Topkapi
überzeugt, daß man uns von unten sehen und auf uns schießen würde. Fischer muß dasselbe Gefühl gehabt haben. Ich hörte ihn leise vor sich hinfluchen.
Für einen Augenblick funkelten Millers Zähne auf; dann ging er an den drei Kuppeln vorbei über die Gemächer der Weißen Eunuchen. Solange ich mich dicht an die Kuppeln hielt und unverwandt geradeaus blickte, wie Miller mich geheißen hatte, hatte ich überhaupt nicht das Gefühl, in großer Höhe zu sein. Eine Weile beschäftigte mich nur die Sorge, mit ihm Schritt zu halten, wie er die letzte Kuppel umrundete und über die leichte Wölbung der Dachmitte weiterhastete. Nur einmal blieb er stehen. Er hatte das Dach des Audienzsaales überquert, um die drei großen Fächerfenster über dem Tor der Glückseligkeit zu umgehen, und kam auf das Eunuchendach zurück, als ein weiteres fächerartiges Oberlicht in Sicht kam und die flache Oberfläche sich etwas verengte. Der Weg hinüber war nur etwa sechzig Zentimeter breit.

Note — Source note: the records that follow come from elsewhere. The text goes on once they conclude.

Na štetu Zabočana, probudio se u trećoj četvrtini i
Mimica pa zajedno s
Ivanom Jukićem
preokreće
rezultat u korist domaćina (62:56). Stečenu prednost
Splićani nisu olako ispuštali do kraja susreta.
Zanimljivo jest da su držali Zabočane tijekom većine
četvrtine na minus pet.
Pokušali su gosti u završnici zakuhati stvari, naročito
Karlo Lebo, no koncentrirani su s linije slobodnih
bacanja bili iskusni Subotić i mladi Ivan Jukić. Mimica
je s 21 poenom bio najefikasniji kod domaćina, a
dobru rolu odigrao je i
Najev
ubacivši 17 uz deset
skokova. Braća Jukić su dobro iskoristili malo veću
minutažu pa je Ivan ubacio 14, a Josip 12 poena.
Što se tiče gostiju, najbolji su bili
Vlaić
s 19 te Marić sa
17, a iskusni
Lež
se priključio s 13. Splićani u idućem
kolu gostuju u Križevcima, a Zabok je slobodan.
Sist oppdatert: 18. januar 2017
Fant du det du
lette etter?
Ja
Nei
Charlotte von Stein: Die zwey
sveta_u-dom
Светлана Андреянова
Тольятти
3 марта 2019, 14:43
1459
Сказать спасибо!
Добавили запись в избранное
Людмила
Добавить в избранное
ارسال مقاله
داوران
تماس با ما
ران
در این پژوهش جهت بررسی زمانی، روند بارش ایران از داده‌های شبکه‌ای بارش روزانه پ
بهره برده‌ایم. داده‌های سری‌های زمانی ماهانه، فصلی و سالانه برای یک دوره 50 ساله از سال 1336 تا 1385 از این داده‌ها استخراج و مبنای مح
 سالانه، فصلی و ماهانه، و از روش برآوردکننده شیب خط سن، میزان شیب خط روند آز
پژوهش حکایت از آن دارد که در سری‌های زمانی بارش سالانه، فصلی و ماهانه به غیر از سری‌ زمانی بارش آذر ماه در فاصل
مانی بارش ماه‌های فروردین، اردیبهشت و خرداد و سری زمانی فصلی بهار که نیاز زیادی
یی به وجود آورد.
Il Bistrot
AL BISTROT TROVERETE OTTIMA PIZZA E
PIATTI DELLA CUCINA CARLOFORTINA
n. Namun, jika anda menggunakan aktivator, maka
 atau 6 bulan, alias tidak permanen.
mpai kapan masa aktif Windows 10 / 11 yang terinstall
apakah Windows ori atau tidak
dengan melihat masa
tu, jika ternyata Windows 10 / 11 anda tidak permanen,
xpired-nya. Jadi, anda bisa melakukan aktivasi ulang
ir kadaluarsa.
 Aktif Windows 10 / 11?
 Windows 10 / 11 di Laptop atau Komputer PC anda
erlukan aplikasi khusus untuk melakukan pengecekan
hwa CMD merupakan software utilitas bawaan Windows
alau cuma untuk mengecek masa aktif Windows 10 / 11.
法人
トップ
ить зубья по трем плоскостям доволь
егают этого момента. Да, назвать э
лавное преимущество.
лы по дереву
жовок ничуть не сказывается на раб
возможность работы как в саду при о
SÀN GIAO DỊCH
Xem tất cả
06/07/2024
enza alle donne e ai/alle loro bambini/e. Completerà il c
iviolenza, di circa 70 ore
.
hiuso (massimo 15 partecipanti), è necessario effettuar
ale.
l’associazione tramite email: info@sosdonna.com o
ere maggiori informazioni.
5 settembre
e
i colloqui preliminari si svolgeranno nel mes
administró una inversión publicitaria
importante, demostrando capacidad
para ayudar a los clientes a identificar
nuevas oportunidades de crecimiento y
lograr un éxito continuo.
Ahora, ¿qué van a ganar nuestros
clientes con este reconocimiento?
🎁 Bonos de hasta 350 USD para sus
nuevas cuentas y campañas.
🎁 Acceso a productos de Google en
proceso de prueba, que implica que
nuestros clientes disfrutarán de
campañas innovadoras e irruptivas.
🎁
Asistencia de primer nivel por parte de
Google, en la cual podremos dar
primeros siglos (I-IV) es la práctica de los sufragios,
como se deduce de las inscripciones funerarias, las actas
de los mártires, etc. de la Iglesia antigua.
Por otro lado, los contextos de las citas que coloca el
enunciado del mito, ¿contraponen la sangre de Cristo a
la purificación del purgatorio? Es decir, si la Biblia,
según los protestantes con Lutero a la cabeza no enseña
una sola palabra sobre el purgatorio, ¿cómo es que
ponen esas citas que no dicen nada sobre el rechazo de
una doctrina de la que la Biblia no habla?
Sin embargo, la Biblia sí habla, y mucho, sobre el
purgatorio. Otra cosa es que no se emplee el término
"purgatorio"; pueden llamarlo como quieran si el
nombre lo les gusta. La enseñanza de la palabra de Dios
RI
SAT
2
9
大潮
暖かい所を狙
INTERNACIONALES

Ich sah die Erde unter mir und ging in die Knie – wahrscheinlich hätte ich es gerade noch geschafft, aus eigener Kraft hinüberzukriechen –, als er sich zurückbeugte, meinen Arm ergriff und mich hinter sich herzog. Das ging so schnell vor sich, daß ich gar keine Zeit hatte, mich zu übergeben oder das Gleichgewicht zu verlieren. Seine Finger waren wie eiserne Klammern.
Wir befanden uns jetzt in Höhe der Küchen. Zu meiner Rechten konnte ich die kegelförmigen Umrisse ihrer zehn dicken Schornsteine erkennen. Miller bog links ab. Hier war der Weg über neun Meter breit, und ich hatte keine Schwierigkeiten. Dann stieg das Dach an, und wir waren über dem großen Raum, in dem die Ausstellung der Miniaturen und Gläser untergebracht war. Vor mir sah ich eine Kuppel und dahinter die Spitze einer zweiten, kleineren. Die kleinere, das wußte ich, erhob sich auf dem Dach des Schatzmuseums.
Miller bewegte sich jetzt langsamer und vorsichtiger. Hin und wieder blieb er stehen. Dann sah ich, wie er sich über einen Vorsprung hinunterließ. Als seine Füße Halt gefunden hatten, waren nur noch sein Kopf und seine Schultern zu sehen. Ich folgte ihm. Ich hatte eben Richtung auf den Vorsprung genommen, als Miller sich umdrehte und mir zuwinkte. Er war ein, zwei Meter auf die äußere Dachkante zugegangen, also änderte ich meine Richtung und hielt auf ihn zu. So kam es, daß ich, als ich zu dem Vorsprung kam, zuviel sah.
Da war das gewölbte Dach der Schatzkammer und die Kuppel, und rings um die Kuppel verlief das Dach in einer Breite von etwas über einem Meter flach. Dort stand Miller. Aber hinter ihm war nichts mehr, nur eine große, schwarze Leere, und dann, entsetzlich weit unten, das fahle, weiße, fadendünne Band einer Straße im Mondlicht.
Ich hatte ein Gefühl, als müßte ich in der nächsten Sekunde das Gleichgewicht verlieren und stürzen. Ich ging in die Knie und preßte mich gegen die kühle, metallische Oberfläche des Dachs. Dann begann ich zu würgen. Ich konnte nichts dagegen tun; ich hatte nie etwas dagegen tun können. Ich habe mir von Menschen, die leicht seekrank werden, bestätigen lassen, daß es dasselbe Gefühl sein muß; nur überfällt es mich in großen Höhen weitaus schlimmer.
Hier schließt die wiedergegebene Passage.